# What you are asked to do
The result should hold only the lines from the one with "4: (398, 1279)" through the final line of the data below, transcribed exactly, pictures left out.
————
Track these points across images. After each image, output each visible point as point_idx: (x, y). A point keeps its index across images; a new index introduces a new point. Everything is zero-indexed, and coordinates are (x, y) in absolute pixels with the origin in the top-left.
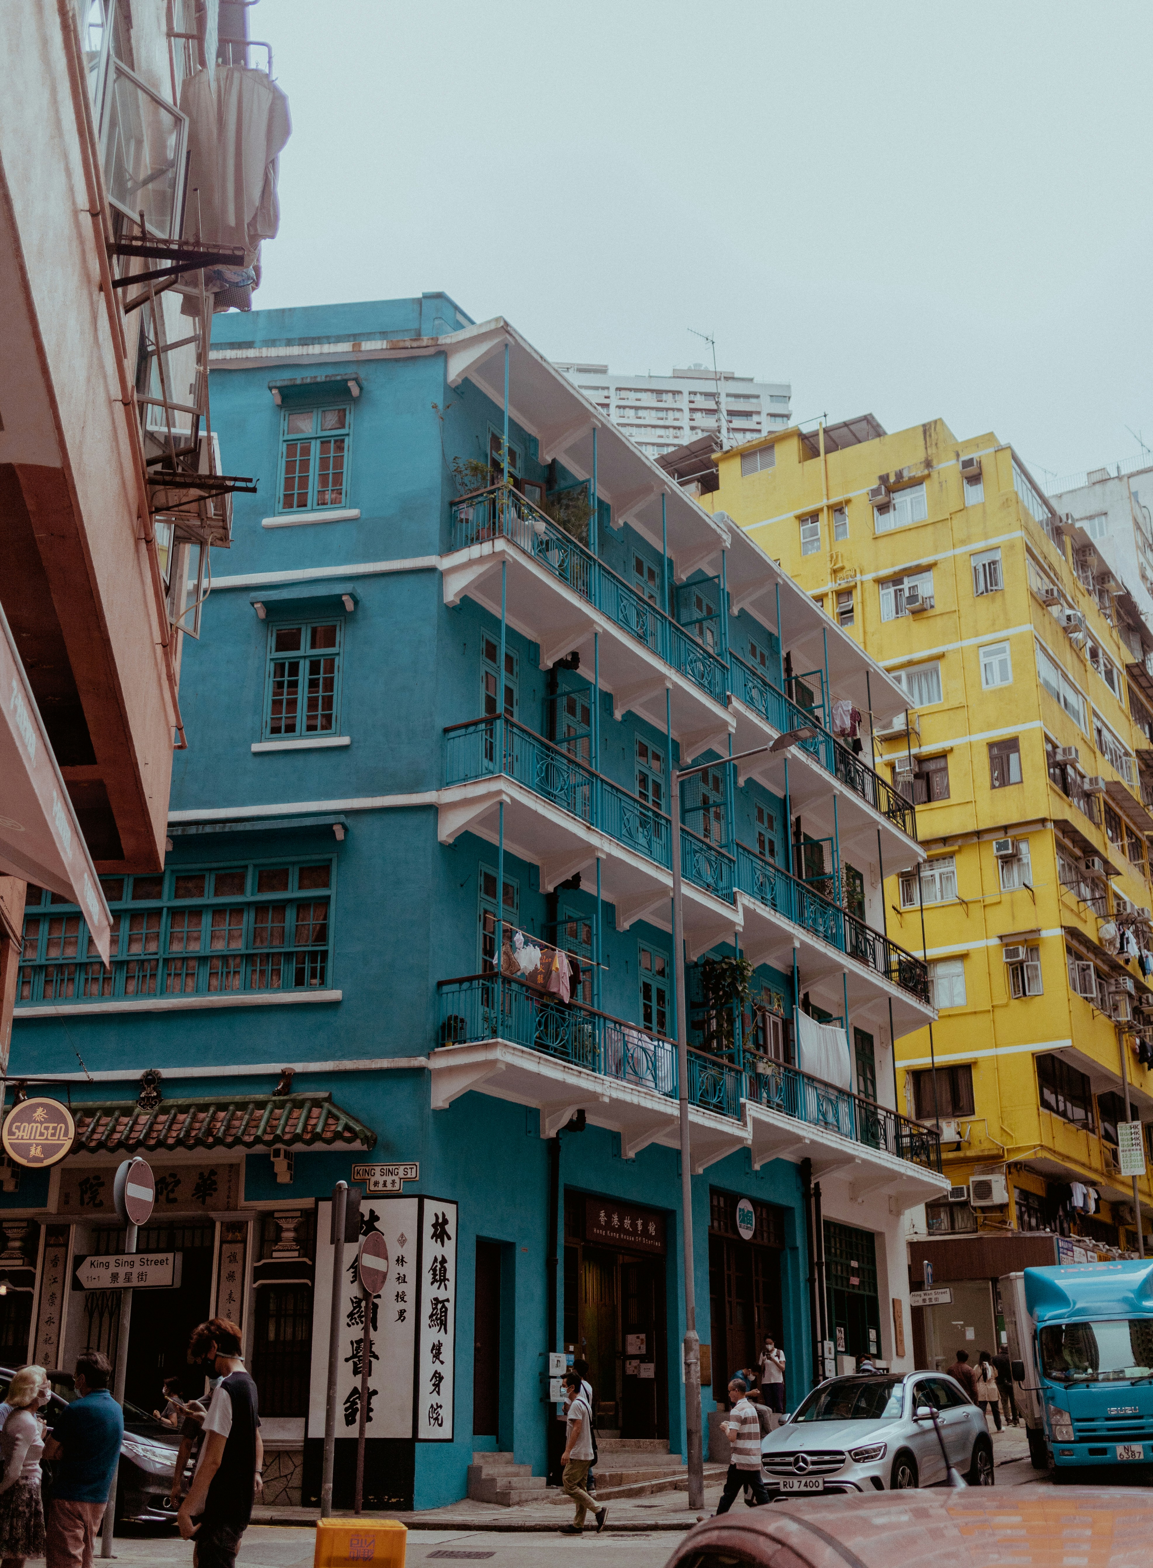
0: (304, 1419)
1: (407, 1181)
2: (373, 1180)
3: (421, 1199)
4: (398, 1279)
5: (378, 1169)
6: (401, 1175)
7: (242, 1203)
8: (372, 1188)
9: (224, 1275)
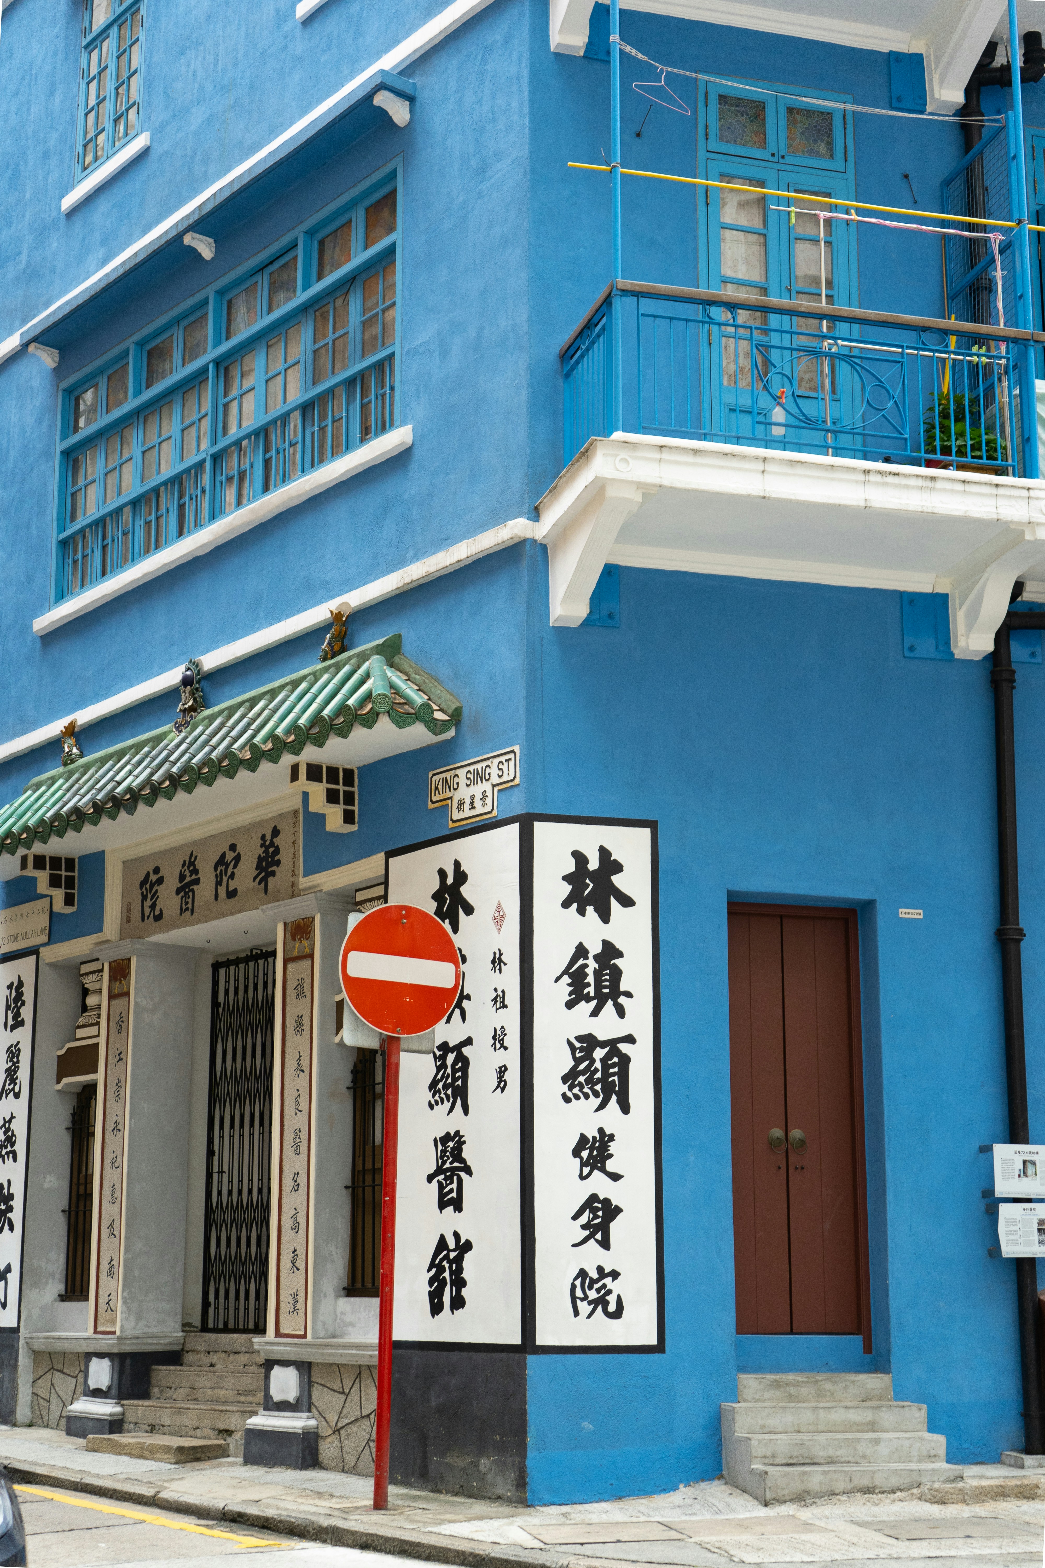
0: (375, 1302)
1: (504, 789)
2: (457, 796)
3: (526, 824)
4: (495, 1000)
5: (462, 773)
6: (495, 780)
7: (304, 882)
8: (456, 816)
9: (291, 1023)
————
# Answer to this task
4: (398, 1279)
5: (378, 1169)
6: (401, 1175)
7: (242, 1203)
8: (372, 1188)
9: (224, 1275)
0: (375, 1302)
1: (504, 789)
2: (457, 796)
3: (526, 824)
4: (495, 1000)
5: (462, 773)
6: (495, 780)
7: (304, 882)
8: (456, 816)
9: (291, 1023)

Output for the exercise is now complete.